InfoFi vs leaderboards are dead
The response on X was divided into two camps. One camp believed that the model is not viable without platform native rewards and automatic access to data. The posts made after the crackdown said that InfoFi was basically based on mindshare harvesting of X, and APIs as the engine that enabled tracking and distribution, so disabling the engine destroyed the category of product as it was known.

A more limited perspective was held by another camp, the disappearance of public leaderboards does not necessarily mean the decline of demand on social data and social listening. Within that perspective, although open farming mechanics are being nuked, it is possible to sell data feeds and analytics to users who desire greater market insight out of social chatter but without the same reward-intensive, gamified package.
This latter view also indicates that the crackdown can change the competition towards the quality of products. When rewards cease to subsidize attention, websites might need to keep users with superior analytics, superior filtering, and superior delivery of insight. Other commentators interpreted it as an experiment in real-life, whereby teams of different kinds created long-lasting tooling or those teams did not need to be offered much in terms of incentives to keep the people moving.
The next thing $KAITO and other projects claim to do
The answer by Kaito, as reported by a number of publications, was to close or phase out its incentive and leaderboard program and switch to a different product orientation dubbed Kaito Studio.
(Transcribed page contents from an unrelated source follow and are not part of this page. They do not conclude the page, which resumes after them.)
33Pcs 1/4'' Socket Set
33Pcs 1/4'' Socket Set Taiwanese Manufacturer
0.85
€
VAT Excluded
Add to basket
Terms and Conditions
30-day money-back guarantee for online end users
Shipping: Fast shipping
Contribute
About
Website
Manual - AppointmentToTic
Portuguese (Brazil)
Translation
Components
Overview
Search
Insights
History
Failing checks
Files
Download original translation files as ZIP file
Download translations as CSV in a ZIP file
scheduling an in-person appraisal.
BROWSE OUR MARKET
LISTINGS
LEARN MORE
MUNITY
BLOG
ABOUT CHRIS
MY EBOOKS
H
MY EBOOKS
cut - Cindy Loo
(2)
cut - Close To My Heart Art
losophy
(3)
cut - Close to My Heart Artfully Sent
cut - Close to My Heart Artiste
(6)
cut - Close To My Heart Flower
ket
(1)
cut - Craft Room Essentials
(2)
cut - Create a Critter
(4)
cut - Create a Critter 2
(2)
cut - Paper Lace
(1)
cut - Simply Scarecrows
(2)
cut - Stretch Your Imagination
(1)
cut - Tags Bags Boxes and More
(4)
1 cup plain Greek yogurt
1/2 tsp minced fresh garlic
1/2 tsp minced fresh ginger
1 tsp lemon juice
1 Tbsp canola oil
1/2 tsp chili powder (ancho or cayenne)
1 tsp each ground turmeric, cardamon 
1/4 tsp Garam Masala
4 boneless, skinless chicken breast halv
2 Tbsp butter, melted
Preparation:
It is said that Kaito Studio is a more selective, leveled approach to pairing brands with creators and going beyond one social platform, including a future program of covering spots such as YouTube and Tik Tok.
It is that pivot, which transforms the project into a post-to-earn on X, into a more expansive creator delivery and promotion workflow, where rewards, in the potential event, are not on the basis of public leaderboards, but on the basis of selective partnerships and cross-platform measurement.
Projects related to InfoFi, such as Cooki,e attracted the same questions. It was reported that reward campaigns were shutting down and that the trend was moving to enterprise analytics products as opposed to open incentive programs, where teams were attempting to retain some of their business that does not need permissionless reward checking on X.
The concise response to the market is not like its original mindshare mining, not on X at least, where there are open incentives. The decision made by X addresses the specific feedback loop that has brought InfoFi into the public view of automated tracking, public leaderboards and rewarding engagement in terms of tokens. Nevertheless, some of the three larger thesis can be repackaged.
Analytics-first social listening summarization, sentiment, narrative, and trending data tools can continue to generate paying customers, particularly when they ingest compliant data feeds or have partnerships or multi-platform feeds instead of single APIs.
Privatized or managed incentives may be taken to back rooms, which are less open, more selective and more difficult to harvest in case the teams are more concerned about maintaining the quality and retention rather than participation.
Cross-platform measurement projects can seek to decrease reliance on X by ensuring other networks are available and construct blended datasets, but this would also come with additional technical and compliance challenges.